- [Your assignment]: Go through the entries below line by line and tally those holding "source"; write only the tally.

BEGIN Task input

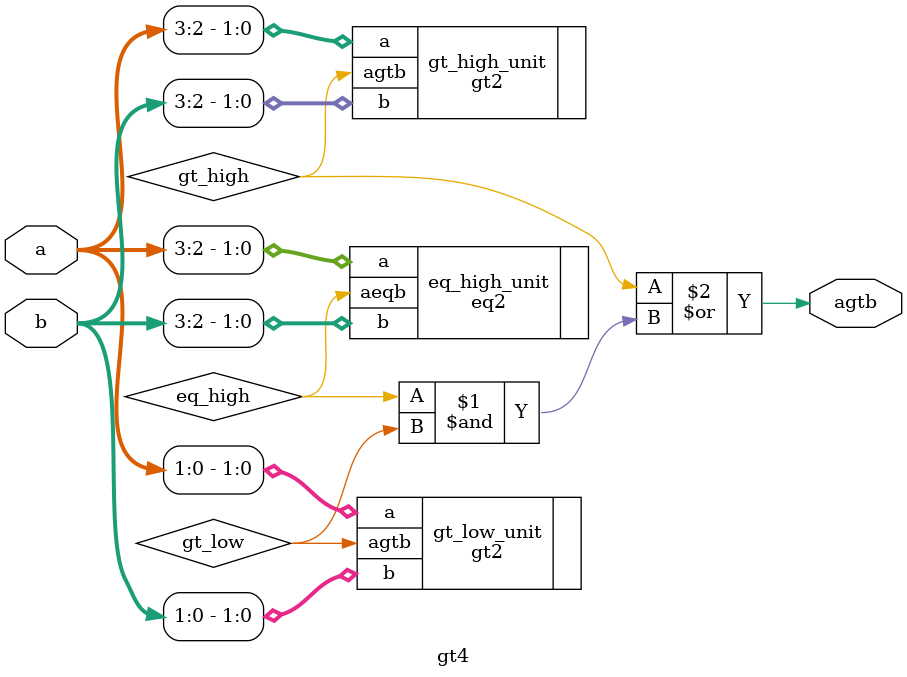
<source format=v>
`timescale 1ns / 1ps

module gt4(
    input [3:0] a,
    input [3:0] b,
    output agtb
    );

	wire gt_high, gt_low, eq_high;
	
	// Compare two higher bits
	gt2 gt_high_unit(.a(a[3:2]), .b(b[3:2]), .agtb(gt_high));
	eq2 eq_high_unit(.a(a[3:2]), .b(b[3:2]), .aeqb(eq_high));
	
	// Compare two lower bits
	gt2 gt_low_unit(.a(a[1:0]), .b(b[1:0]), .agtb(gt_low));
	
	assign agtb = gt_high | (eq_high & gt_low);

endmodule

</source>
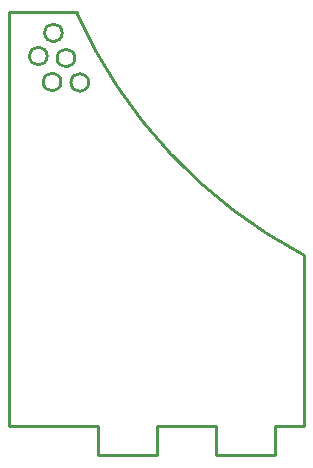
<source format=gko>
G04*
G04 #@! TF.GenerationSoftware,Altium Limited,Altium Designer,24.0.1 (36)*
G04*
G04 Layer_Color=16711935*
%FSLAX44Y44*%
%MOMM*%
G71*
G04*
G04 #@! TF.SameCoordinates,E1611645-FA6B-4762-B6F0-5450E213B56F*
G04*
G04*
G04 #@! TF.FilePolarity,Positive*
G04*
G01*
G75*
%ADD13C,0.2540*%
D13*
X44081Y291099D02*
G03*
X44081Y291099I-7500J0D01*
G01*
X32406Y313056D02*
G03*
X32406Y313056I-7500J0D01*
G01*
X67489Y290658D02*
G03*
X67489Y290658I-7500J0D01*
G01*
X55759Y311390D02*
G03*
X55759Y311390I-7500J0D01*
G01*
X45130Y332709D02*
G03*
X45130Y332709I-7500J0D01*
G01*
X57226Y349989D02*
G03*
X250000Y144343I392774J175011D01*
G01*
X0Y0D02*
Y350000D01*
X57226D01*
X0Y0D02*
X75000D01*
X125000D02*
X175000D01*
X225000D02*
X250000D01*
X175000Y-25000D02*
X225000D01*
Y0D01*
X175000Y-25000D02*
Y0D01*
X75000Y-25000D02*
X125000D01*
Y0D01*
X75000Y-25000D02*
Y0D01*
X250000D02*
Y144343D01*
M02*

</source>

END Task input

- [Response to the task]: 4